In which canton do I have to file my tax return as a self-employed person?
Those who are employed must file their tax return in the canton in which they reside. The situation is different for the self-employed.
If you do not operate your company in the canton in which you reside, you must file your tax return in the canton in which your company is located.
What is the amount of the tax?
The amount of tax you have to pay depends on your income and the canton in which you carry out your self-employed activity. In the individual cantons, the tax rates can vary considerably. However, you can reduce the tax if you deduct various expenses from the tax.
What must be included in the tax return?
You can be self-employed on a full-time basis. However, you can also be self-employed on a part-time basis if you work full-time as an employee and also carry out an activity on your own account. You are also considered self-employed if you carry out an activity as a freelancer, i.e. you work for several clients.
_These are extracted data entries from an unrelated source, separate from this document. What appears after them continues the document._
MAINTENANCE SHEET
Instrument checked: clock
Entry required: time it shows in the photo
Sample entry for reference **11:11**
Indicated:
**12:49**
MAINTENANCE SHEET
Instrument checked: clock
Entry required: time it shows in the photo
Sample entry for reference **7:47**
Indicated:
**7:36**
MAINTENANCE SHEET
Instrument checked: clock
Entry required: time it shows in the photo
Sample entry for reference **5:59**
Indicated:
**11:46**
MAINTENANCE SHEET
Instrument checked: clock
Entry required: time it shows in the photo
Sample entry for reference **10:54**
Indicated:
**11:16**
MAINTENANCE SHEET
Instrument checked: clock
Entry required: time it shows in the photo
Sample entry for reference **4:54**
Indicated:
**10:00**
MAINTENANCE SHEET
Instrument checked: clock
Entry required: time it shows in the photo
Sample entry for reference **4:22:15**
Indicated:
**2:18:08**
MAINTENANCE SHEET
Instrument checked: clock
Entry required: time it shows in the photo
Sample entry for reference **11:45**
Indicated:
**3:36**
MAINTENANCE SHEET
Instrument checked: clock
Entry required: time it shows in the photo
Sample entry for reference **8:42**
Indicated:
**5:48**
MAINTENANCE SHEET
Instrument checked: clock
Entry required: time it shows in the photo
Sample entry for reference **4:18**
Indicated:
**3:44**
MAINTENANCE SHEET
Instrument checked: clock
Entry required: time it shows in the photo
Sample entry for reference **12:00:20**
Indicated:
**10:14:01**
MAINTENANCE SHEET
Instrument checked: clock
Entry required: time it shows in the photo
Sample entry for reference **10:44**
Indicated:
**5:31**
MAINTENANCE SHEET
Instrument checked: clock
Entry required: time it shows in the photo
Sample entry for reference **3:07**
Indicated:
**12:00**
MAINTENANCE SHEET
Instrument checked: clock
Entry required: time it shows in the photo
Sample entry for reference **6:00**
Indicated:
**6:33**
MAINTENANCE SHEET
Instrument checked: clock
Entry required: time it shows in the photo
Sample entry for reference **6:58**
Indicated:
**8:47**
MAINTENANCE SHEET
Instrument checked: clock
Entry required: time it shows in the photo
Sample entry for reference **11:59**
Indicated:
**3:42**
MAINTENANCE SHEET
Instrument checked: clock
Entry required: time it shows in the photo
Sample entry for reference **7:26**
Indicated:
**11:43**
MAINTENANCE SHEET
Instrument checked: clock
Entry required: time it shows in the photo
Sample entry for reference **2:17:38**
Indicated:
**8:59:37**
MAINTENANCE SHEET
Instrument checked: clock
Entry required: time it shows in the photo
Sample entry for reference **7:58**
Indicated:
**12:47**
This is also possible on a full-time or part-time basis.
If you arethemanaging director of a company, you are considered an employee under Swiss tax law. You are considered self-employed if you have a sole proprietorship, work in your own name and for your own account and bear the economic risk yourself.
If you are also employed, you must complete a form for your income as an employee in addition to the form for self-employment. For employment, enter income from employment. Thus, you must report your net wages for the entire year. If you are self-employed, enter the income from self-employment. As a rule, this is your profit.
In your tax return, you still have to declare other income such as money gambling winnings, alimony and income from capital assets.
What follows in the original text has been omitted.